Sulabh pays her Rs 10,000 a month — Rs 2,000 each for herself, her three children and her mother-in-law. This began in 2013, after the flooding, and since it was promised for only five years, Sulabh will stop paying by 2018.
“The money I get from Sulabh is enough for a month, but I don’t know what will happen after it stops paying. Only a little of the government compensation money is left,” she says. Dhanita adds that she already got a glimpse of the hardships that await her in the long run, when, in the aftermath of demonetisation, Sulabh didn’t send her money for months.
The hamlet is home to 35 Dalit families, whose men were either mule owners, or ran shops and lodges along the trek route to Kedarnath. The other hamlets in Deoli-Bhanigram gram sabha are home to many men who are teerth purohits (priests) at the Kedarnath shrine. Sirvani’s residents allege they face bias in disbursement of compensation, a claim denied by the government.
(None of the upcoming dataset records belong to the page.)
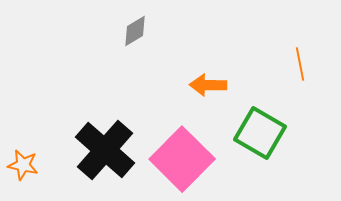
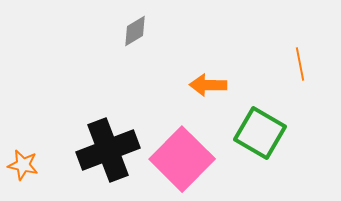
black cross: moved 3 px right; rotated 28 degrees clockwise
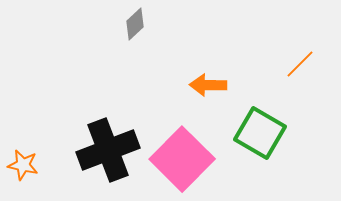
gray diamond: moved 7 px up; rotated 12 degrees counterclockwise
orange line: rotated 56 degrees clockwise
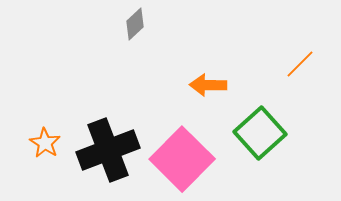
green square: rotated 18 degrees clockwise
orange star: moved 22 px right, 22 px up; rotated 20 degrees clockwise
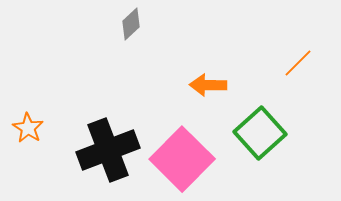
gray diamond: moved 4 px left
orange line: moved 2 px left, 1 px up
orange star: moved 17 px left, 15 px up
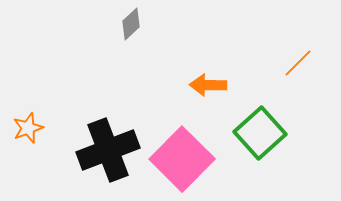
orange star: rotated 20 degrees clockwise
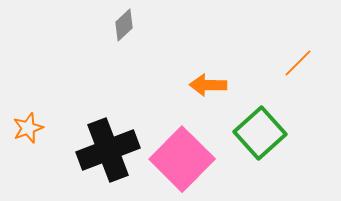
gray diamond: moved 7 px left, 1 px down
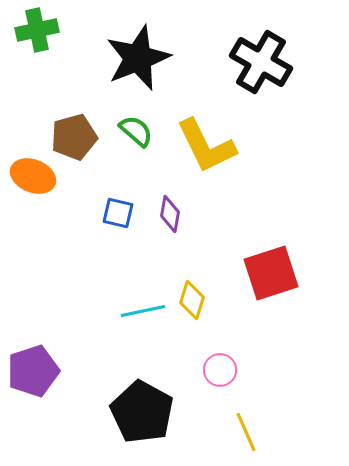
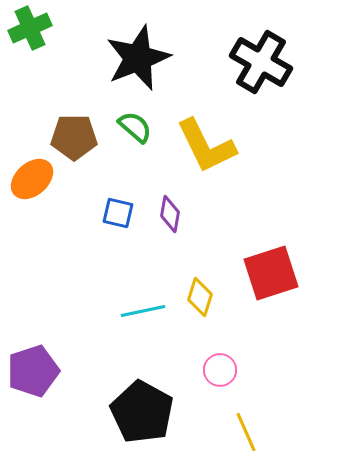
green cross: moved 7 px left, 2 px up; rotated 12 degrees counterclockwise
green semicircle: moved 1 px left, 4 px up
brown pentagon: rotated 15 degrees clockwise
orange ellipse: moved 1 px left, 3 px down; rotated 63 degrees counterclockwise
yellow diamond: moved 8 px right, 3 px up
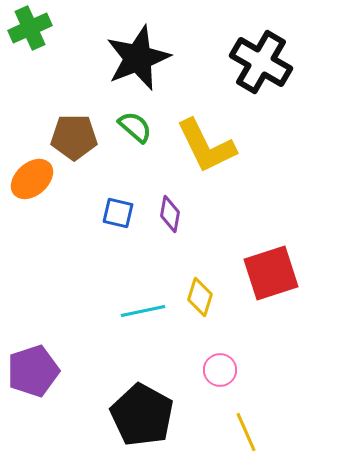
black pentagon: moved 3 px down
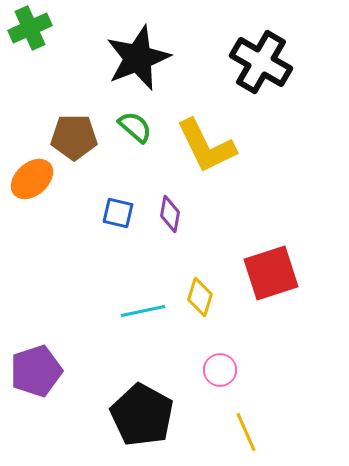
purple pentagon: moved 3 px right
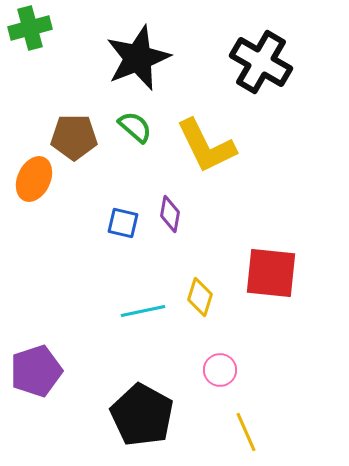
green cross: rotated 9 degrees clockwise
orange ellipse: moved 2 px right; rotated 24 degrees counterclockwise
blue square: moved 5 px right, 10 px down
red square: rotated 24 degrees clockwise
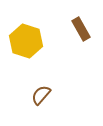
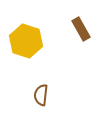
brown semicircle: rotated 35 degrees counterclockwise
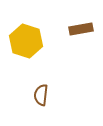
brown rectangle: rotated 70 degrees counterclockwise
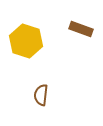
brown rectangle: rotated 30 degrees clockwise
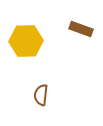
yellow hexagon: rotated 20 degrees counterclockwise
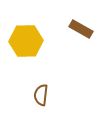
brown rectangle: rotated 10 degrees clockwise
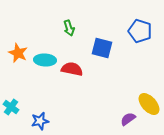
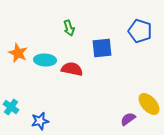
blue square: rotated 20 degrees counterclockwise
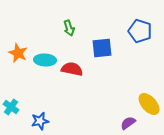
purple semicircle: moved 4 px down
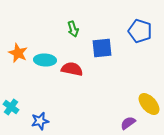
green arrow: moved 4 px right, 1 px down
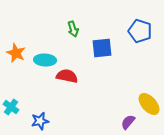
orange star: moved 2 px left
red semicircle: moved 5 px left, 7 px down
purple semicircle: moved 1 px up; rotated 14 degrees counterclockwise
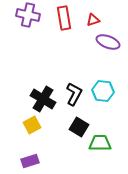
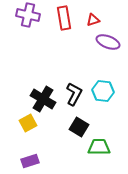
yellow square: moved 4 px left, 2 px up
green trapezoid: moved 1 px left, 4 px down
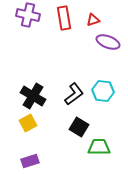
black L-shape: rotated 25 degrees clockwise
black cross: moved 10 px left, 3 px up
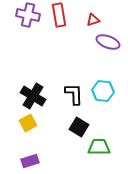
red rectangle: moved 5 px left, 3 px up
black L-shape: rotated 55 degrees counterclockwise
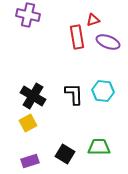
red rectangle: moved 18 px right, 22 px down
black square: moved 14 px left, 27 px down
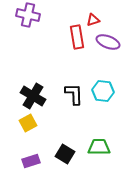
purple rectangle: moved 1 px right
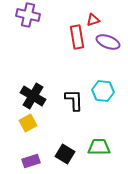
black L-shape: moved 6 px down
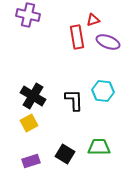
yellow square: moved 1 px right
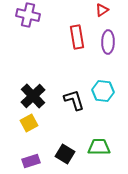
red triangle: moved 9 px right, 10 px up; rotated 16 degrees counterclockwise
purple ellipse: rotated 70 degrees clockwise
black cross: rotated 15 degrees clockwise
black L-shape: rotated 15 degrees counterclockwise
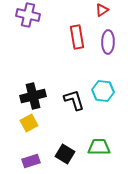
black cross: rotated 30 degrees clockwise
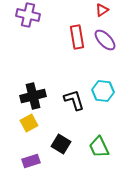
purple ellipse: moved 3 px left, 2 px up; rotated 45 degrees counterclockwise
green trapezoid: rotated 115 degrees counterclockwise
black square: moved 4 px left, 10 px up
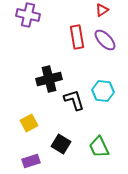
black cross: moved 16 px right, 17 px up
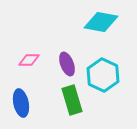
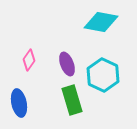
pink diamond: rotated 55 degrees counterclockwise
blue ellipse: moved 2 px left
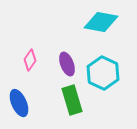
pink diamond: moved 1 px right
cyan hexagon: moved 2 px up
blue ellipse: rotated 12 degrees counterclockwise
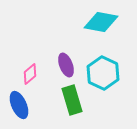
pink diamond: moved 14 px down; rotated 15 degrees clockwise
purple ellipse: moved 1 px left, 1 px down
blue ellipse: moved 2 px down
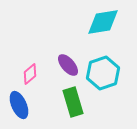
cyan diamond: moved 2 px right; rotated 20 degrees counterclockwise
purple ellipse: moved 2 px right; rotated 20 degrees counterclockwise
cyan hexagon: rotated 16 degrees clockwise
green rectangle: moved 1 px right, 2 px down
“The priests were influential so they got undue compensation for losses that they didn’t even incur, while we are still fighting for compensation,” says Prakash Lal, who adds that he got a “mere Rs 4.35 lakh as compensation for all his businesses while the priests got inflated compensation.”
“There was no disparity in payment of compensation for the victims since the amount [Rs 7 lakh] was fixed and was paid for each person who died,” says Piyoosh Rautela, executive director of the State Disaster Mitigation and Management Centre. “However, issues have been raised of unfair compensation being paid to people working in the Kedarnath Valley, including shopkeepers, and mule owners… the Rudraprayag district administration is resolving the issues.”
Some 35 km from Sirvani, at Jal Malla village in Ukhimath tehsil, it is afternoon but Sita Devi has not cooked anything. With her husband dead and three children to take care of, Sita is not very optimistic about the future. “Sochti hoon toh tension se chaakar aate hain.ghutan hoti hai (I feel dizzy and suffocated when I am tensed about the challenges that lie ahead),” Sita says.
The floods were not kind to the men either. Ganesh Lal, a former mason from Sirvani, took to alcohol after losing his son Sandeep Kumar to the floods. Ganesh Lal is only 45 but looks emaciated and old, his cheeks sunken. For villagers in Ukhimath, the future looks as hazy as the fog the envelops the region during monsoon.